La Corte costituzionale ha dichiarato manifestamente inammissibili le questioni di legittimità costituzionale sollevate dal Tribunale amministrativo regionale per il Lazio rispetto agli articoli 11 e 12 della Legge n. 97/1979 (Norme sullo stato giuridico dei magistrati e sul trattamento economico dei magistrati ordinari e amministrativi, dei magistrati della giustizia militare e degli avvocati dello Stato) di disciplina del meccanismo di adeguamento automatico degli stipendi dei magistrati, per come modificati dall’articolo 2 della Legge n. 27/1981 e dell’articolo 24 della Legge n. 448/1998.

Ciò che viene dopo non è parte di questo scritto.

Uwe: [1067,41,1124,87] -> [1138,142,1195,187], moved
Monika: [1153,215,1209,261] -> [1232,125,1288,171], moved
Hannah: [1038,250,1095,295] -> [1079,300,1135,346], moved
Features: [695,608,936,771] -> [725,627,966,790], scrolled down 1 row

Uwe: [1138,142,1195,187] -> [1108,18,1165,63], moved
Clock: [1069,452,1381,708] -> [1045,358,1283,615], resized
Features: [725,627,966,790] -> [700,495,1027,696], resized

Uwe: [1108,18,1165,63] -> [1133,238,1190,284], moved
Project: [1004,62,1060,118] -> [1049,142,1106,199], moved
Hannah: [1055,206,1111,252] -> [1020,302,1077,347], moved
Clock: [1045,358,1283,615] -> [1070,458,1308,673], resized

Le censure di incostituzionalità erano state sollevate in riferimento agli articoli 3, 36, 38, 101, 104 e 108 della Costituzione.
Nella specie, il Tar Lazio aveva rimesso le citate questioni nell’ambito di un ricorso proposto da alcuni magistrati ordinari contro il decreto del Presidente del Consiglio dei ministri del 7 agosto 2015, sull’adeguamento triennale degli stipendi e di indennità del personale di magistratura ed equiparati, e i connessi provvedimenti applicativi.
La Consulta – sentenza n. 233 dell’8 novembre 2017 - nel ritenere inammissibili le questioni proposte, ha spiegato come spetti alla discrezionalità del legislatore, chiamato a scegliere i termini di riferimento più ampi e appropriati, modulare in concreto il meccanismo di adeguamento automatico degli stipendi dei magistrati, così “da affrancare la magistratura da una mera dialettica contrattualistica e salvaguardare la costante adeguatezza del suo trattamento economico, che è garanzia imprescindibile dell’autonomia e dell’indipendenza presidiate dalla Costituzione”.
Ciò posto – si legge nella decisone - il richiesto intervento a “modalità alternative” di determinazione dell’adeguamento automatico degli stipendi e “al presupposto della variazione trascurabile delle retribuzioni di riferimento”, esula dai compiti della Corte costituzionale.